**Provided entries**.
----
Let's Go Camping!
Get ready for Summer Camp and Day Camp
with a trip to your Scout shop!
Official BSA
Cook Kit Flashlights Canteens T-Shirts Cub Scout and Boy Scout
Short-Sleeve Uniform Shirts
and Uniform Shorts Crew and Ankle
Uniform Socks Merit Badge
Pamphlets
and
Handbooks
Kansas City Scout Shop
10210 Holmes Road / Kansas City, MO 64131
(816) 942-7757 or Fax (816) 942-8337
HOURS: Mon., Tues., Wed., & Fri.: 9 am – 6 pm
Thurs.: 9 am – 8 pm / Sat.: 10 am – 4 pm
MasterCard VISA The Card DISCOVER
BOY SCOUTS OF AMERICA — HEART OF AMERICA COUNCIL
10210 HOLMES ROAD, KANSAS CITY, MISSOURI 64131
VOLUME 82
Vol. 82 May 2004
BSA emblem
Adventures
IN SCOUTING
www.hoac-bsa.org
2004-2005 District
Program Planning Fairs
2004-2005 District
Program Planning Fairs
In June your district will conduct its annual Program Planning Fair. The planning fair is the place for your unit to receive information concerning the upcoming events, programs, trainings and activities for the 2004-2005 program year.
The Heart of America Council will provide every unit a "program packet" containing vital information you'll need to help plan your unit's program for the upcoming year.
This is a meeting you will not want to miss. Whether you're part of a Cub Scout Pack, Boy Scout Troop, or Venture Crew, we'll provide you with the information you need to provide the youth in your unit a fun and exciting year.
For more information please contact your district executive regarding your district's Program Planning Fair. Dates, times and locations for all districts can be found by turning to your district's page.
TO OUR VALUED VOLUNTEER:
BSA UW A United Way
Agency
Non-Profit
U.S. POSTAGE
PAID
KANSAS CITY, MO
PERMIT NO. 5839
----
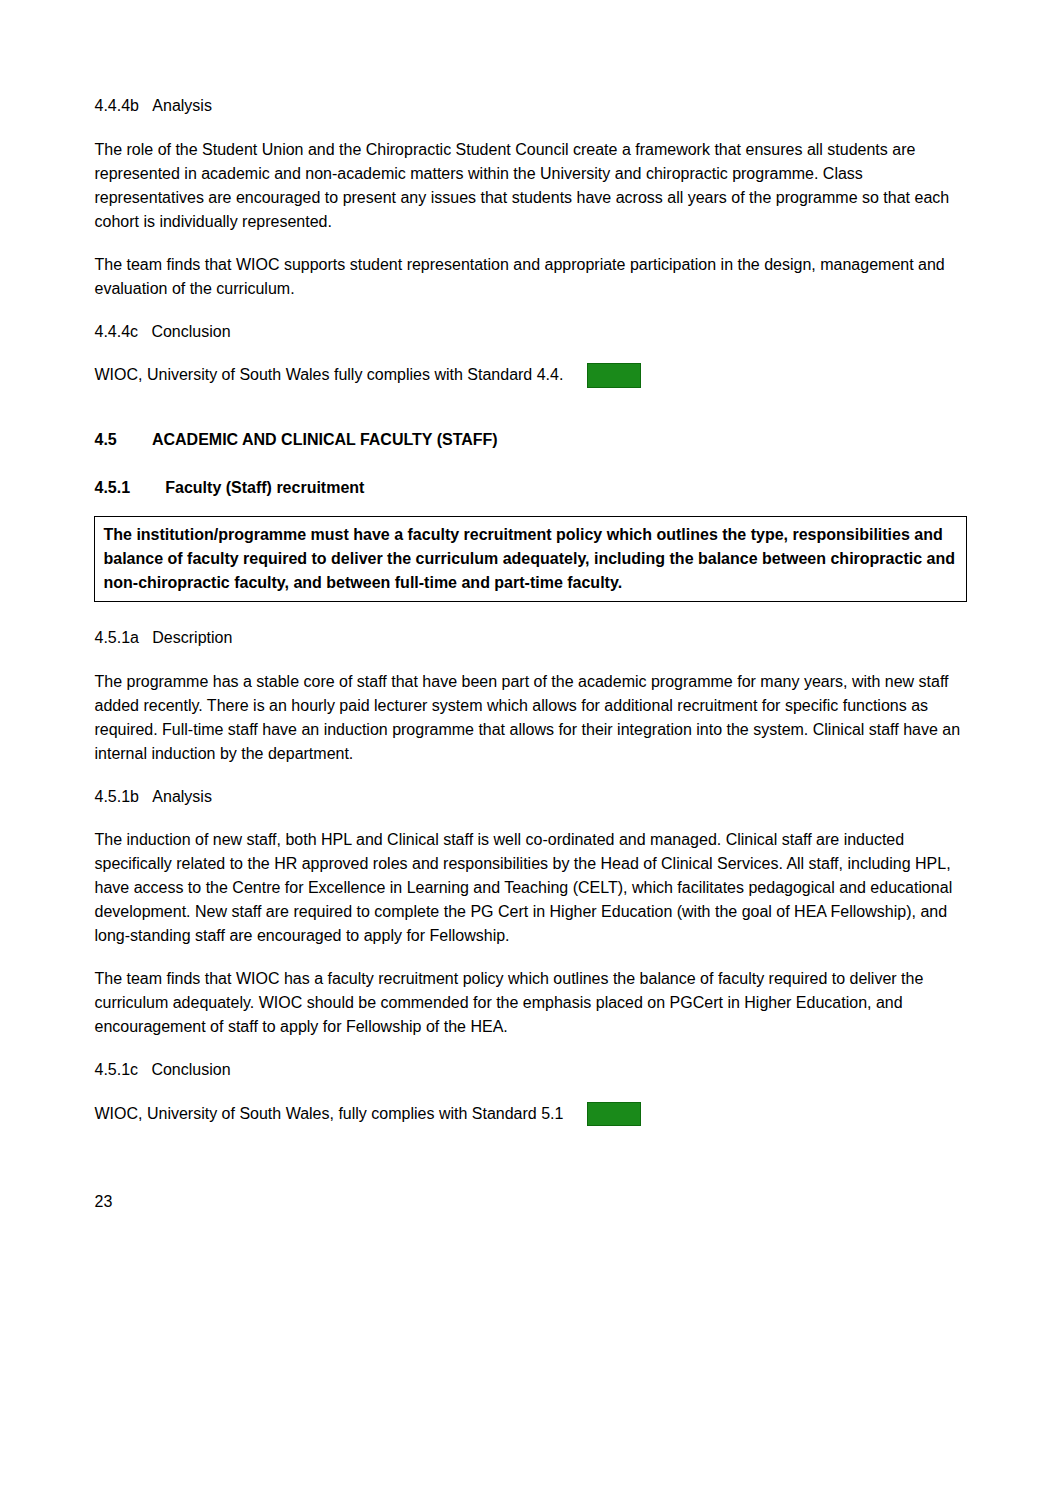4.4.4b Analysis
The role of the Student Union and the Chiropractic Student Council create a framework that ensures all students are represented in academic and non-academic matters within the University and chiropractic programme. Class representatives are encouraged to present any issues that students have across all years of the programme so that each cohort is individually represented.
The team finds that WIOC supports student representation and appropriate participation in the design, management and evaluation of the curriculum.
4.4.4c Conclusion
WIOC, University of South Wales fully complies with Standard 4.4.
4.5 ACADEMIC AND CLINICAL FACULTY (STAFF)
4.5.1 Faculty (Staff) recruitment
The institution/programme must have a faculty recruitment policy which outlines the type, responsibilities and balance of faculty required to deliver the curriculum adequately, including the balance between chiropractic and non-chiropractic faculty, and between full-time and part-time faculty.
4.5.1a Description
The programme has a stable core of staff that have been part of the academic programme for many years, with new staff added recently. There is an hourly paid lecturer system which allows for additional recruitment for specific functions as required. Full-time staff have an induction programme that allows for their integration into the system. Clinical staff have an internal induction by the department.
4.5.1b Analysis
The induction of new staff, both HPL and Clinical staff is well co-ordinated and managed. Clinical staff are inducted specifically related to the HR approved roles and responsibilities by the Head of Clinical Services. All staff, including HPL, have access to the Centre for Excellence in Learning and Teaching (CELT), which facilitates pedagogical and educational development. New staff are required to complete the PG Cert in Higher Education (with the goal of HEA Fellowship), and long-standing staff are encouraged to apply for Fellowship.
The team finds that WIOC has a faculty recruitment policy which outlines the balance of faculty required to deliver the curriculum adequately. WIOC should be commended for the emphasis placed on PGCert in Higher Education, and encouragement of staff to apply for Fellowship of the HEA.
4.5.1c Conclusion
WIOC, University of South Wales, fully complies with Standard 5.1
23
----
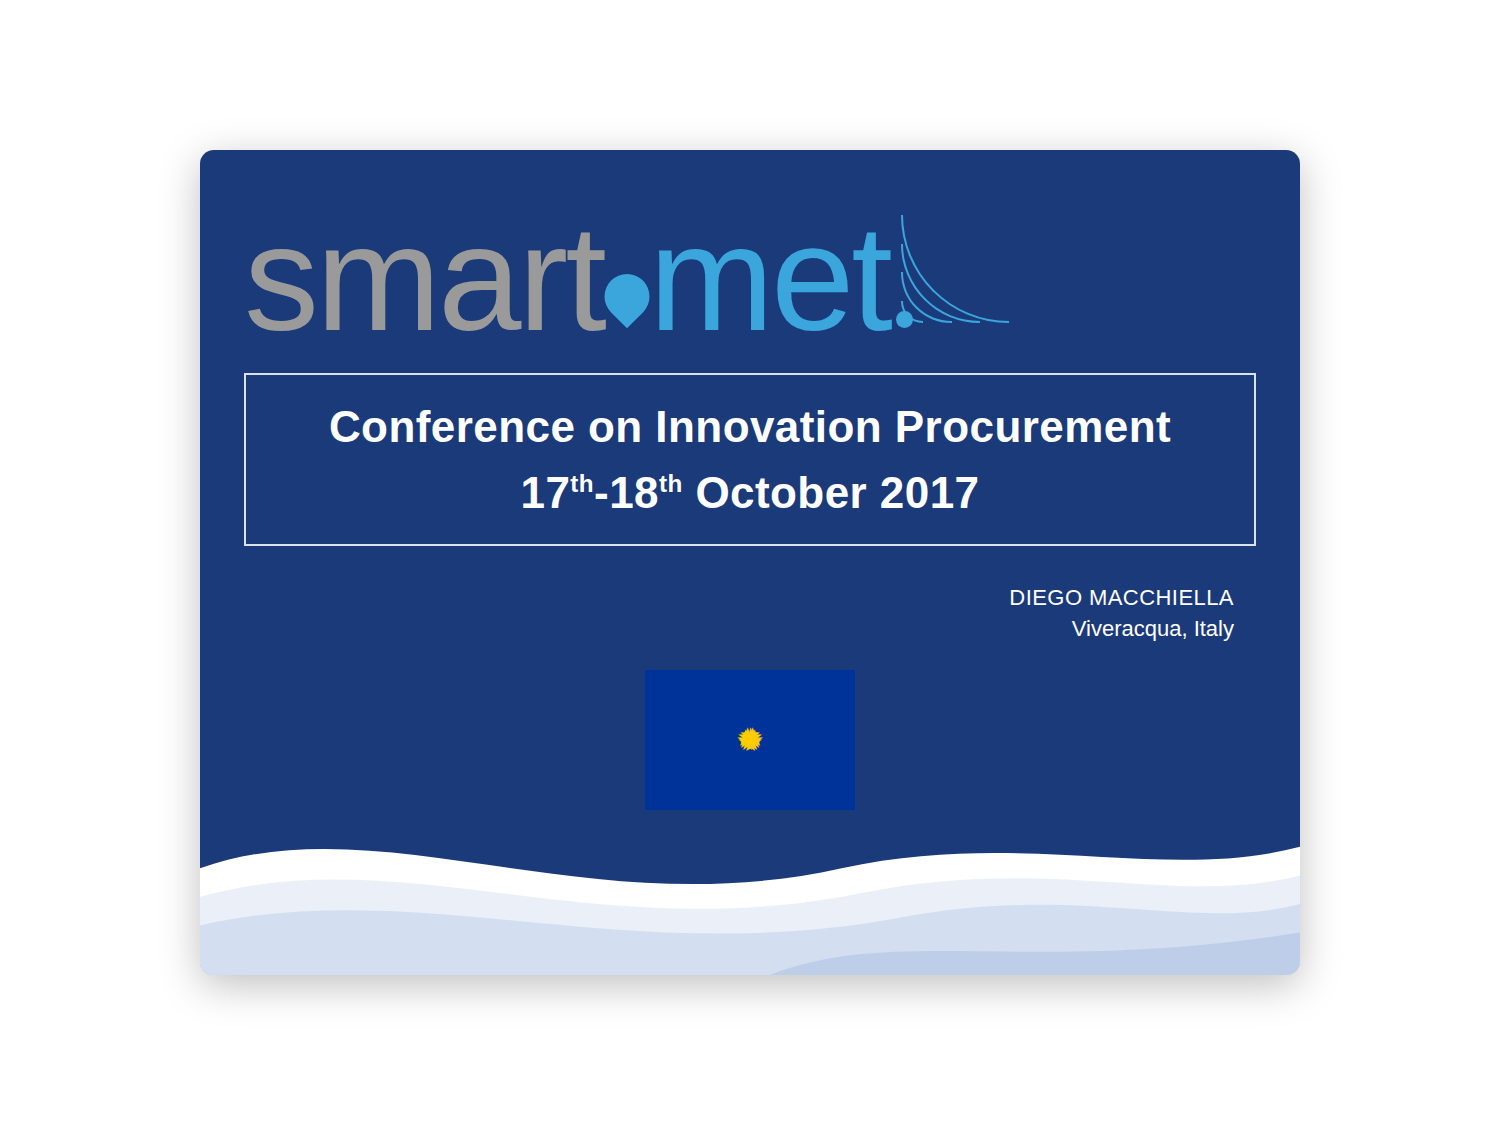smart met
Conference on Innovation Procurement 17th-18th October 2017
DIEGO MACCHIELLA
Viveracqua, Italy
----
**Work instruction**. In the listing above, locate the line containing "with a trip to your Scout shop!" and the line containing "For more information". Transcribe those two lines and everything between them, exactly as written.

**Expected answer**.
with a trip to your Scout shop!
Official BSA
Cook Kit Flashlights Canteens T-Shirts Cub Scout and Boy Scout
Short-Sleeve Uniform Shirts
and Uniform Shorts Crew and Ankle
Uniform Socks Merit Badge
Pamphlets
and
Handbooks
Kansas City Scout Shop
10210 Holmes Road / Kansas City, MO 64131
(816) 942-7757 or Fax (816) 942-8337
HOURS: Mon., Tues., Wed., & Fri.: 9 am – 6 pm
Thurs.: 9 am – 8 pm / Sat.: 10 am – 4 pm
MasterCard VISA The Card DISCOVER
BOY SCOUTS OF AMERICA — HEART OF AMERICA COUNCIL
10210 HOLMES ROAD, KANSAS CITY, MISSOURI 64131
VOLUME 82
Vol. 82 May 2004
BSA emblem
Adventures
IN SCOUTING
www.hoac-bsa.org
2004-2005 District
Program Planning Fairs
2004-2005 District
Program Planning Fairs
In June your district will conduct its annual Program Planning Fair. The planning fair is the place for your unit to receive information concerning the upcoming events, programs, trainings and activities for the 2004-2005 program year.
The Heart of America Council will provide every unit a "program packet" containing vital information you'll need to help plan your unit's program for the upcoming year.
This is a meeting you will not want to miss. Whether you're part of a Cub Scout Pack, Boy Scout Troop, or Venture Crew, we'll provide you with the information you need to provide the youth in your unit a fun and exciting year.
For more information please contact your district executive regarding your district's Program Planning Fair. Dates, times and locations for all districts can be found by turning to your district's page.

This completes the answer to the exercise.